We cannot worry over every single detail because if we do it
all falls apart. Sometimes it is okay to let little things slide, provided we
make an honest effort to make up for them later in the day. Ethically, our
priority is safety. If that means someone goes to breakfast without brushing
his/her teeth one morning than so be it. He/she will brush during afternoon
rest time.
Patience and
Frustration
Frustration is probably the biggest reason for counselor
burnout. Frustration is an emotional response to negative, or unmet positive,
expectations. At camp, frustration is most often a response to
unmet power expectations.
Everything you think “should be” is not necessarily the way
life will work at camp. Sometimes campers will yell at you. They will try to
run away, get in your face, and wake you up in the middle of the night. The
counselors might get in unhealthy relationships with each other, and the
campers might do so as well. They will all test you, and you will at times find
yourself in an extreme state of frustrated exhaustion.
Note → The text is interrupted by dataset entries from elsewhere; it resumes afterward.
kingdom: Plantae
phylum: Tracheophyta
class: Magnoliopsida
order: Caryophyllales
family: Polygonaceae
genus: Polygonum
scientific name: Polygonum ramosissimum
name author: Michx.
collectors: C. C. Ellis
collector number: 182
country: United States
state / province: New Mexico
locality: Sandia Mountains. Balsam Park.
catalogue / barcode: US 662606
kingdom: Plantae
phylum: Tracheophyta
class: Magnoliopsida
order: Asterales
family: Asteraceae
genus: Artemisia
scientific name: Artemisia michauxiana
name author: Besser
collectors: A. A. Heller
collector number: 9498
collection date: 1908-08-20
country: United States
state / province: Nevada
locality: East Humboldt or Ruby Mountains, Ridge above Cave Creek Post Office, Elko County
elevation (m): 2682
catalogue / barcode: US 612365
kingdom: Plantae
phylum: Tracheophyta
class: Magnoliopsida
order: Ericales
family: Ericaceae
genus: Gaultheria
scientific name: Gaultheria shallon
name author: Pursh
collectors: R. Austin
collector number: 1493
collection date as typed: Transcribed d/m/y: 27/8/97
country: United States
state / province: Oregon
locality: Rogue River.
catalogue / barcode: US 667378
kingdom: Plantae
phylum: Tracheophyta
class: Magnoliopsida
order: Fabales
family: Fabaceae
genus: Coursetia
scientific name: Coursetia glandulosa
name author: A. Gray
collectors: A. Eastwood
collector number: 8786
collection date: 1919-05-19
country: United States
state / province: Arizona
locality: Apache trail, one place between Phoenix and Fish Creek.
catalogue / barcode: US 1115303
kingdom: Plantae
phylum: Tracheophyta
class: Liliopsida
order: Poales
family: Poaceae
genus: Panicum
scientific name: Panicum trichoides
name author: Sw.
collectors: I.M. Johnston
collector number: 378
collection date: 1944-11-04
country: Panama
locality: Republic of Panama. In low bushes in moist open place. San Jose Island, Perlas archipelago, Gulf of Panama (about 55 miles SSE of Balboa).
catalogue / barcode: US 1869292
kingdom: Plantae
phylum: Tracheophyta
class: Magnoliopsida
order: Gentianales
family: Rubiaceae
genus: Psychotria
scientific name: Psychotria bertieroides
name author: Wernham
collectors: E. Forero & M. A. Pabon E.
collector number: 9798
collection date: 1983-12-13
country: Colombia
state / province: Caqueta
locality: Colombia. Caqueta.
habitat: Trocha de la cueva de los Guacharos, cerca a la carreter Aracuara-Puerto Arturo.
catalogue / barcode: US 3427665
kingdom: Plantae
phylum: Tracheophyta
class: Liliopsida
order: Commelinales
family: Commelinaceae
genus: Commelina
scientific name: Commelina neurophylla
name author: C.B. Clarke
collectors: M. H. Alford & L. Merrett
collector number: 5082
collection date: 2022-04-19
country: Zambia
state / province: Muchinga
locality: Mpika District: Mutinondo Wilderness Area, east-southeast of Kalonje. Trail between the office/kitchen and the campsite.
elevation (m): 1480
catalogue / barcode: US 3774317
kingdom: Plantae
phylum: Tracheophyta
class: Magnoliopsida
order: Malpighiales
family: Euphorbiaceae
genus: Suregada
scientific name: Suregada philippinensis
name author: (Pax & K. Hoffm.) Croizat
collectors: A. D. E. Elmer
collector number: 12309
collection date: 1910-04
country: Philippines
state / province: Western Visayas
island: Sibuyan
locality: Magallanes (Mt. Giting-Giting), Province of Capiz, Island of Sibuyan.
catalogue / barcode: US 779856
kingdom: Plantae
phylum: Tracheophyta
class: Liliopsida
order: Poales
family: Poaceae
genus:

This, however, is easily
remedied.
Whenever you feel frustration think about it like this: your
frustration is your mind demanding to be unlocked. It is the fist banging on
the doors of your mental limitations. Accept the situation as uncontrollable
and try to guide it to a new and better reality.
When one of our young campers kept running out of the boy’s
dorm one night he set off the alarm at least four times. We tried to get him to
settle, and all of my counselors were frustrated (including myself). But, the
last time the kid ran I ran with him to the main lodge. It turns out that he was
having issues with the chaos of the dorm while everyone was getting ready for
bed. He has hyperactivity, and he said his “brain just would not tell [him] to
sleep.” So, we waited together until he felt tired enough to sleep. I accepted
the situation, and I was able to guide it to a reasonable solution. As I went
to bed that night the frustration I had felt seemed childish.
Redirection is as much an internal skill as it is an
external skill for maintaining a positive environment. Redirect your
frustration into wisdom by expanding your limitations.
Conclusion
As with everything disability related, we have to understand
the false nature of “normal” to overcome the internal and external barriers we
construct in our lives. Camp is no different.